The Icon Indonesia Jakarta Diserbu 758 Peserta, Ardhito Pramono Cari Penyanyi Berkarakter dan Jujur Bermusik

Anisha Saktian PutriDiterbitkan 16 Februari 2026, 11:13 WIB

Fimela.com, Jakarta - Audisi ajang pencarian bakat The Icon Indonesia di Kota Jakarta sukses digelar pada Minggu, 15 Februari 2026. Bertempat di EMTEK City, Jakarta, audisi terbuka ini berhasil menarik antusiasme besar dengan total 758 peserta yang hadir sejak pagi hari untuk menunjukkan kemampuan terbaik mereka di bidang tarik suara.

Sejak pukul 07.00 WIB, ratusan peserta telah memadati lokasi audisi. Tak hanya berasal dari Jakarta dan sekitarnya, sejumlah peserta juga datang dari berbagai daerah di Indonesia, seperti Wonosobo, Jawa Tengah hingga Bandar Lampung, Lampung. Mereka datang dengan harapan dapat melangkah lebih jauh dan menjadi ikon baru di industri musik Tanah Air.

Doni Arianto selaku VP Planning Scheduling Research and Development (PSRD) SCTV menyampaikan harapannya agar ajang ini dapat melahirkan ikon-ikon baru yang mampu mewarnai industri musik Indonesia. Ia juga menegaskan bahwa kesempatan masih terbuka bagi para talenta berbakat dari seluruh Indonesia.

Meski audisi terbuka di Jakarta telah selesai, proses seleksi masih berlanjut melalui audisi online yang dibuka hingga awal Maret 2026. Selain itu, audisi terbatas juga akan digelar di empat kota lainnya, yaitu Yogyakarta, Malang, Kupang, dan Ambon.

Menariknya, seluruh proses audisi The Icon Indonesia tidak dipungut biaya. Bahkan, bagi peserta yang berhasil lolos ke tahap selanjutnya di Jakarta, seluruh biaya transportasi akan ditanggung oleh pihak penyelenggara.

What's On Fimela
2 dari 2 halaman

Kehadiran Ardhito Pramono Sebagai Juri

Ardhito Pramono Sebagai Juri. Dok. Emtek

Salah satu daya tarik utama audisi di Jakarta adalah kehadiran musisi ternama Ardhito Pramono yang dipercaya menjadi juri. Sebelum proses audisi dimulai, Ardhito menyempatkan diri menyapa para peserta yang telah mengantri panjang sejak pagi. Ia bahkan mengajak peserta melakukan pemanasan vokal untuk membantu mereka tampil lebih maksimal di hadapan dewan juri.

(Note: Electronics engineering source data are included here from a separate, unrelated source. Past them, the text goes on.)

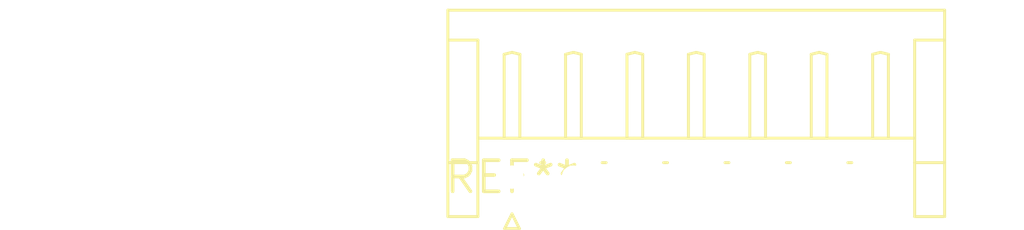
<source format=kicad_pcb>
(kicad_pcb (version 20240108) (generator pcbnew)

  (general
    (thickness 1.6)
  )

  (paper "A4")
  (layers
    (0 "F.Cu" signal)
    (31 "B.Cu" signal)
    (32 "B.Adhes" user "B.Adhesive")
    (33 "F.Adhes" user "F.Adhesive")
    (34 "B.Paste" user)
    (35 "F.Paste" user)
    (36 "B.SilkS" user "B.Silkscreen")
    (37 "F.SilkS" user "F.Silkscreen")
    (38 "B.Mask" user)
    (39 "F.Mask" user)
    (40 "Dwgs.User" user "User.Drawings")
    (41 "Cmts.User" user "User.Comments")
    (42 "Eco1.User" user "User.Eco1")
    (43 "Eco2.User" user "User.Eco2")
    (44 "Edge.Cuts" user)
    (45 "Margin" user)
    (46 "B.CrtYd" user "B.Courtyard")
    (47 "F.CrtYd" user "F.Courtyard")
    (48 "B.Fab" user)
    (49 "F.Fab" user)
    (50 "User.1" user)
    (51 "User.2" user)
    (52 "User.3" user)
    (53 "User.4" user)
    (54 "User.5" user)
    (55 "User.6" user)
    (56 "User.7" user)
    (57 "User.8" user)
    (58 "User.9" user)
  )

  (setup
    (pad_to_mask_clearance 0)
    (pcbplotparams
      (layerselection 0x00010fc_ffffffff)
      (plot_on_all_layers_selection 0x0000000_00000000)
      (disableapertmacros false)
      (usegerberextensions false)
      (usegerberattributes false)
      (usegerberadvancedattributes false)
      (creategerberjobfile false)
      (dashed_line_dash_ratio 12.000000)
      (dashed_line_gap_ratio 3.000000)
      (svgprecision 4)
      (plotframeref false)
      (viasonmask false)
      (mode 1)
      (useauxorigin false)
      (hpglpennumber 1)
      (hpglpenspeed 20)
      (hpglpendiameter 15.000000)
      (dxfpolygonmode false)
      (dxfimperialunits false)
      (dxfusepcbnewfont false)
      (psnegative false)
      (psa4output false)
      (plotreference false)
      (plotvalue false)
      (plotinvisibletext false)
      (sketchpadsonfab false)
      (subtractmaskfromsilk false)
      (outputformat 1)
      (mirror false)
      (drillshape 1)
      (scaleselection 1)
      (outputdirectory "")
    )
  )

  (net 0 "")

  (footprint "JST_EH_S7B-EH_1x07_P2.50mm_Horizontal" (layer "F.Cu") (at 0 0))

)

</source>
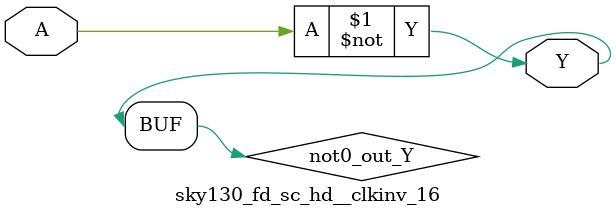
<source format=v>
/*
 * Copyright 2020 The SkyWater PDK Authors
 *
 * Licensed under the Apache License, Version 2.0 (the "License");
 * you may not use this file except in compliance with the License.
 * You may obtain a copy of the License at
 *
 *     https://www.apache.org/licenses/LICENSE-2.0
 *
 * Unless required by applicable law or agreed to in writing, software
 * distributed under the License is distributed on an "AS IS" BASIS,
 * WITHOUT WARRANTIES OR CONDITIONS OF ANY KIND, either express or implied.
 * See the License for the specific language governing permissions and
 * limitations under the License.
 *
 * SPDX-License-Identifier: Apache-2.0
*/


`ifndef SKY130_FD_SC_HD__CLKINV_16_FUNCTIONAL_V
`define SKY130_FD_SC_HD__CLKINV_16_FUNCTIONAL_V

/**
 * clkinv: Clock tree inverter.
 *
 * Verilog simulation functional model.
 */

`timescale 1ns / 1ps
`default_nettype none

`celldefine
module sky130_fd_sc_hd__clkinv_16 (
    Y,
    A
);

    // Module ports
    output Y;
    input  A;

    // Local signals
    wire not0_out_Y;

    //  Name  Output      Other arguments
    not not0 (not0_out_Y, A              );
    buf buf0 (Y         , not0_out_Y     );

endmodule
`endcelldefine

`default_nettype wire
`endif  // SKY130_FD_SC_HD__CLKINV_16_FUNCTIONAL_V

</source>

Setelah menyaksikan langsung penampilan para peserta, Ardhito mengaku terkesan dengan kualitas suara yang dimiliki banyak peserta. Namun, menurutnya, ajang ini tidak hanya mencari penyanyi dengan teknik vokal yang baik, tetapi juga sosok yang memiliki karakter kuat dan kejujuran dalam bermusik.

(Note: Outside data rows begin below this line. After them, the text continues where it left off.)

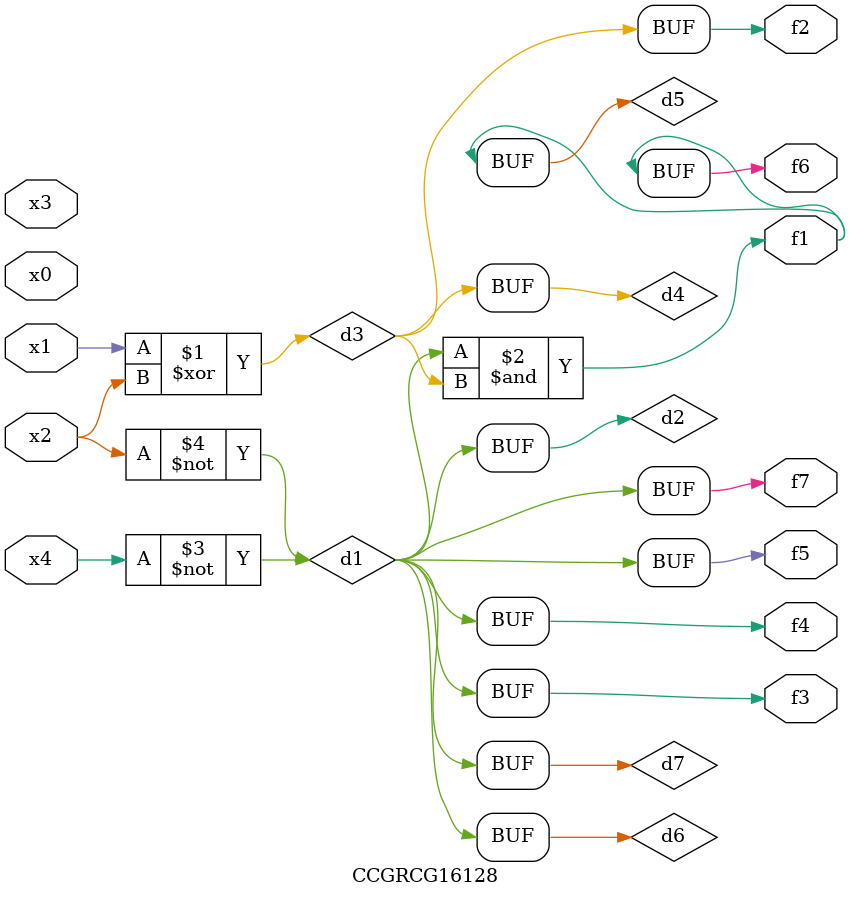
<source format=v>
module CCGRCG16128(
	input x0, x1, x2, x3, x4,
	output f1, f2, f3, f4, f5, f6, f7
);

	wire d1, d2, d3, d4, d5, d6, d7;

	not (d1, x4);
	not (d2, x2);
	xor (d3, x1, x2);
	buf (d4, d3);
	and (d5, d1, d3);
	buf (d6, d1, d2);
	buf (d7, d2);
	assign f1 = d5;
	assign f2 = d4;
	assign f3 = d7;
	assign f4 = d7;
	assign f5 = d7;
	assign f6 = d5;
	assign f7 = d7;
endmodule

</source>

“Ajang pencarian bakat The Icon Indonesia ini bukan hanya sekedar mencari peserta yang paham teknik vokal, melainkan peserta berkarakter serta jujur dalam bermusik. Bernyanyi itu tidak hanya sekedar bagus secara teknik, tetapi juga harus jujur ketika menyampaikan lirik lagu sehingga butuh penghayatan yang baik,” ungkap Ardhito Pramono.

Melalui ajang ini, The Icon Indonesia diharapkan dapat menemukan talenta-talenta baru yang tidak hanya memiliki kemampuan vokal yang kuat, tetapi juga identitas musikal yang autentik. Sesuai dengan semangatnya, “Your Voice, Your Icon,” ajang ini menjadi panggung bagi generasi baru untuk menunjukkan suara dan karakter mereka kepada Indonesia.